The numerical value of ESG factors is really a multi-dimensional issue. In the context of publication of them, one should keep in mind that if two companies’ ESG Score differ dramatically from one another, one cannot directly infer which company would be more ethical and make for a more responsible investment. On my view regarding large companies with respect to ESG Scores, using of the negative screening rather than a positive screening is likely to be a better strategy. If two equally large companies that possess equal pressures to publicise businesses’ ESG issues were placed against each other and the second had no ESG data available, the decision not to invest in the company without it is more justified than investing with the company that provides this data. This is the theory, but in practice the situation is far more complex, and no decisions can be made only on the basis of data availability.

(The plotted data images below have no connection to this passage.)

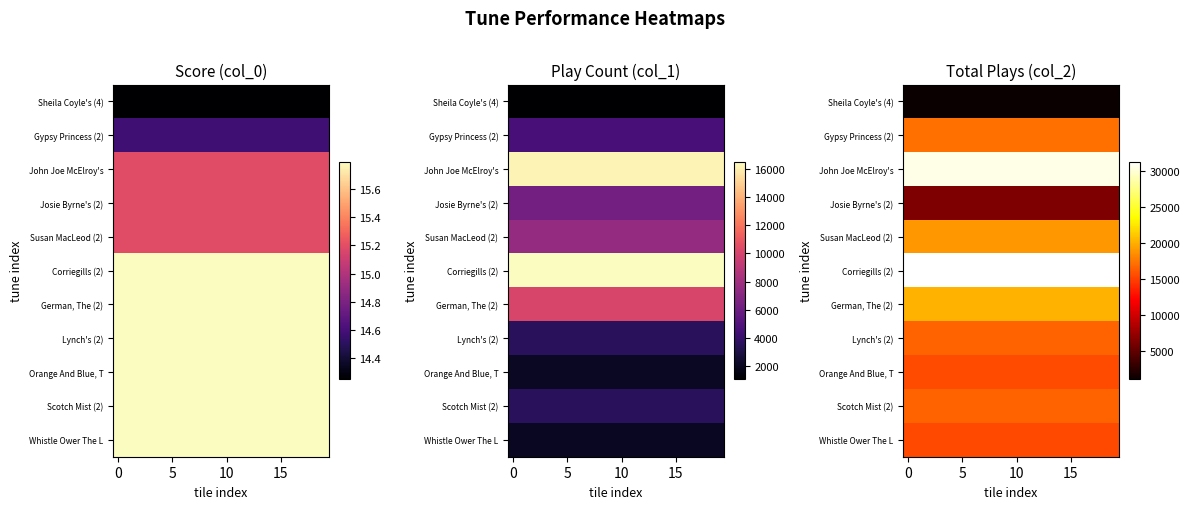

How many categories are shown in the chart?

20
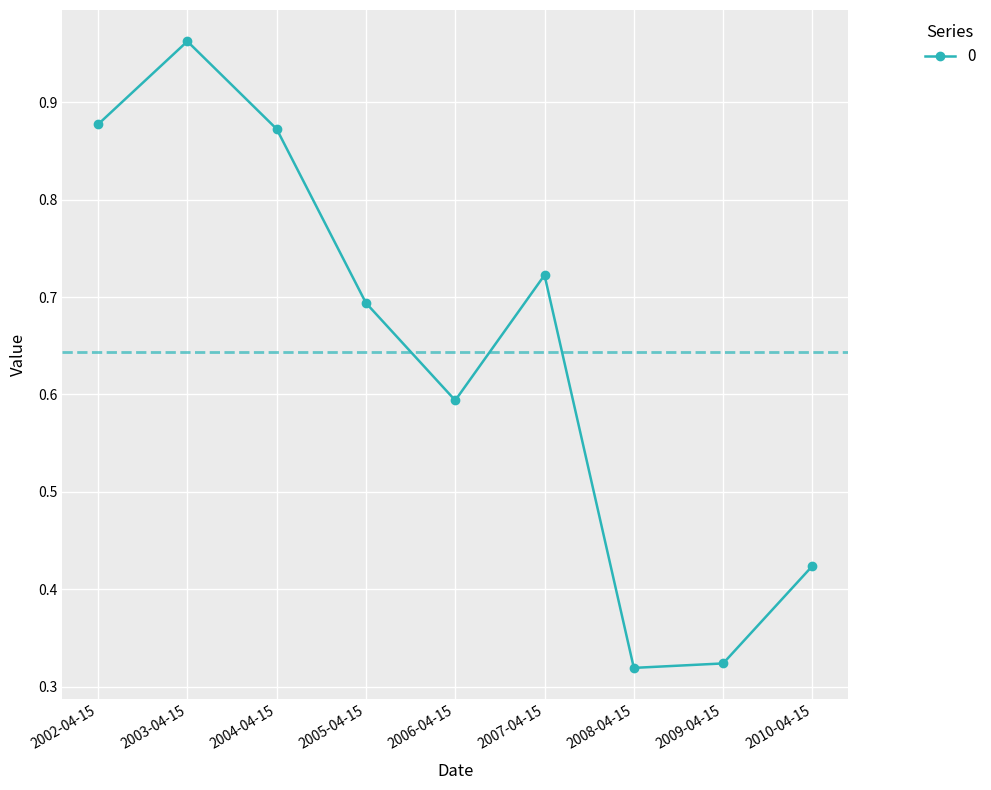

What is the difference between the maximum and minimum values?

0.6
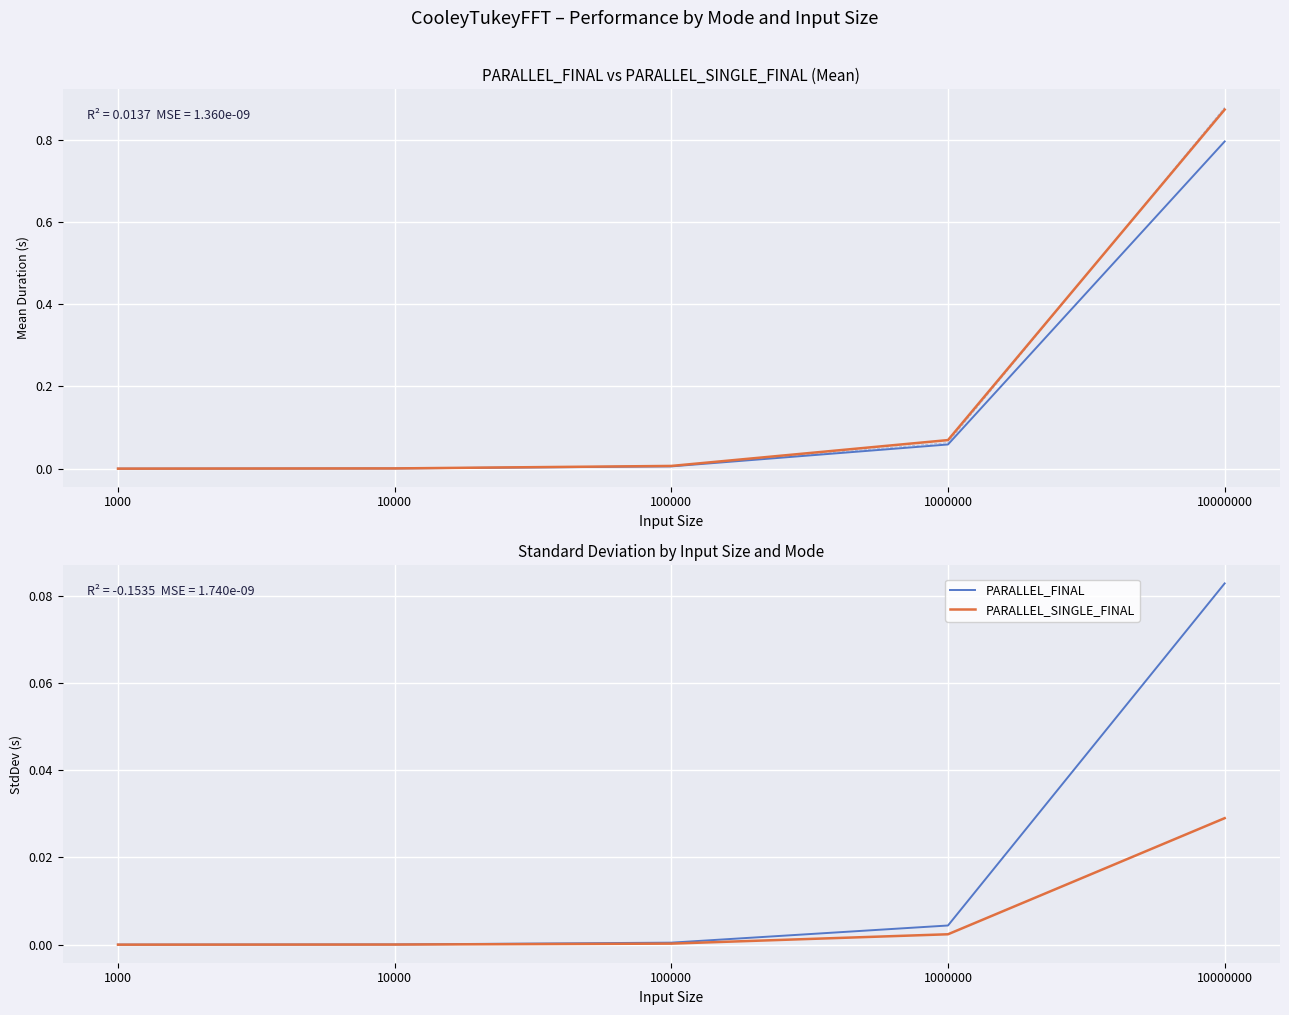

Count the number of data series in this chart.

4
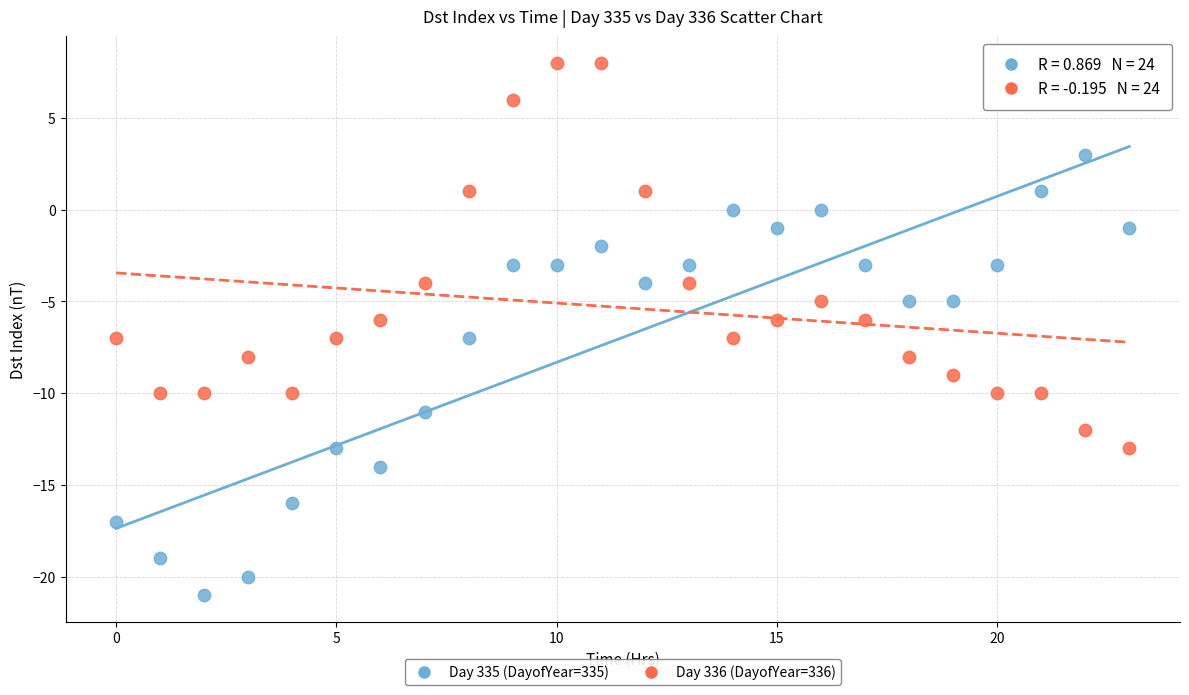

Which series reaches the maximum Y coordinate?

Day 336 (DayofYear=336)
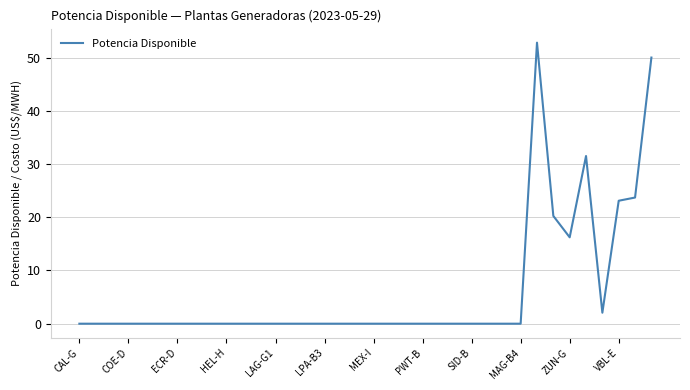

What is the maximum value shown in the chart?

52.8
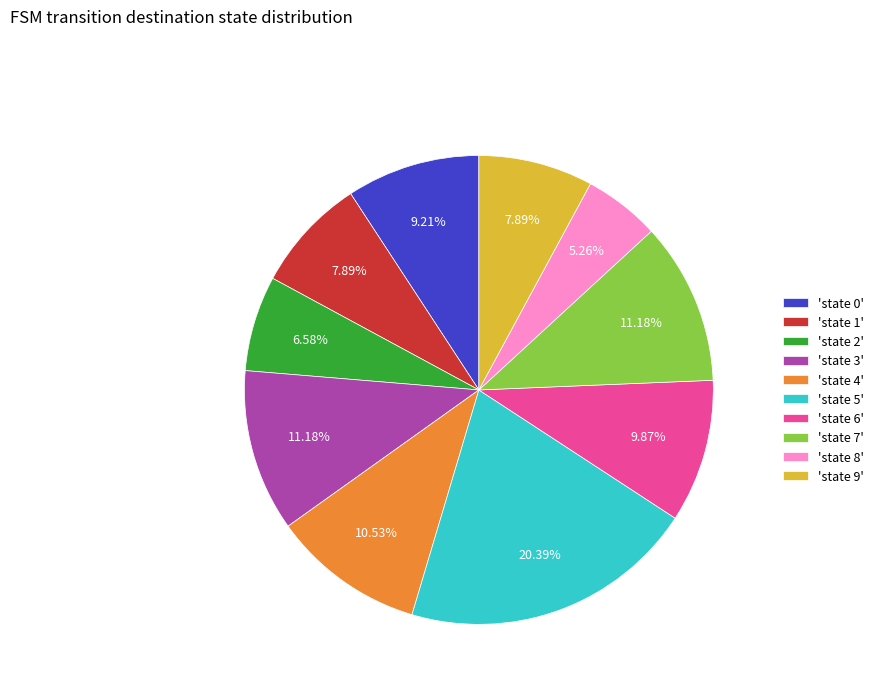

Between 'state 0' and 'state 6', which is larger?

'state 6'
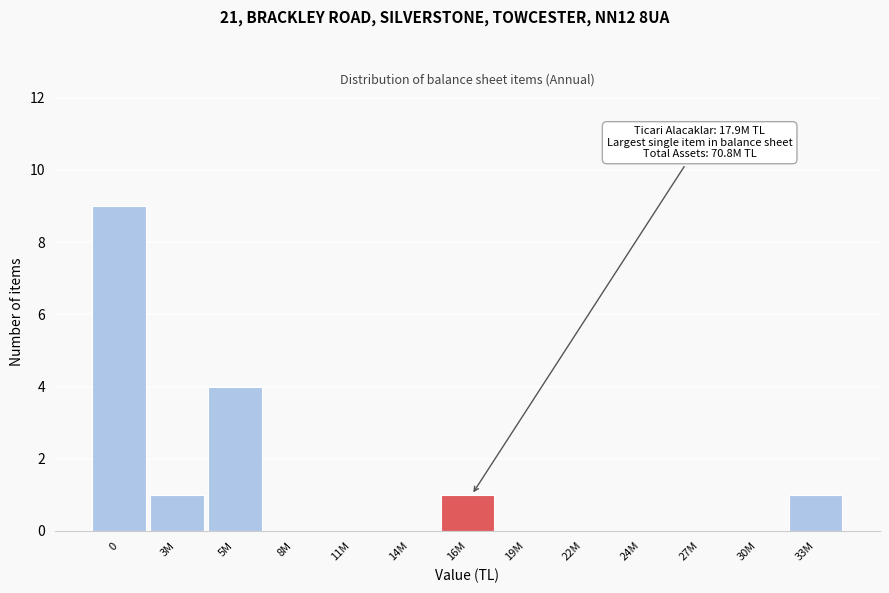

Reading left to right, transcribe all the data shown in this chart.

0=9	3M=1	5M=4	8M=0	11M=0	14M=0	16M=1	19M=0	22M=0	24M=0	27M=0	30M=0	33M=1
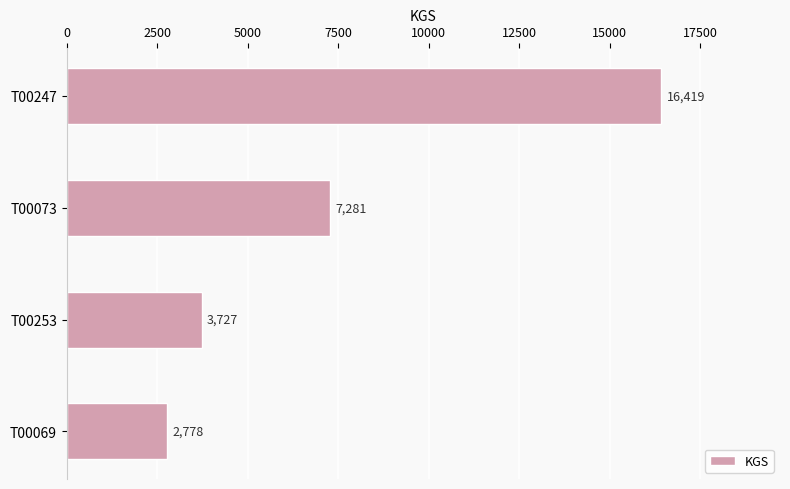

What is the difference between the second highest and minimum values?

4503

There is no factual information on how the company’s size factors in the costs of publication of ESG issues in this analysis. I.e. ESG Score: how much of the ESG Score difference between large and small companies is explained by the pressures to bring ESG factors in public and by the resources available. Only indicative information was available on this matter. While smaller companies due to their weaker market presence have lower pressures on publication of ESG issues, how great is their desire for it on average? Or does this desire diminish due to the lack of resources? This is a broad question to be analysed.

**Note on data**

The data used in the analysis is based on Bloomberg ESG Score. Bloomberg uses an algorithm to create a score. The calculation of the ESG Score takes 291 raw data points from which is a sample of 100 most appropriate is used based on the nature of each industry and the company’s operations. The final score consists of the number of 100 selected data points the company has reported. For example, the average of the 10 largest businesses is around 46 which means that companies report an average 46 out of 100 possible ethical criterion. Using this data has a few problems. As Bloomberg does not publish the methodology, you cannot know what data points are used. Due to company data fluctuations, ESG Scores are also not fully comparable. In the end, this methodology can be used on large companies on negative screening basis, that is, excluding those large companies which do not report at all. On this basis, we primarily use this scoring system with investing in large-cap companies for the HCP Focus Fund. For the HCP Quant Fund’s small and medium-sized company investing, this methodology is not appropriate.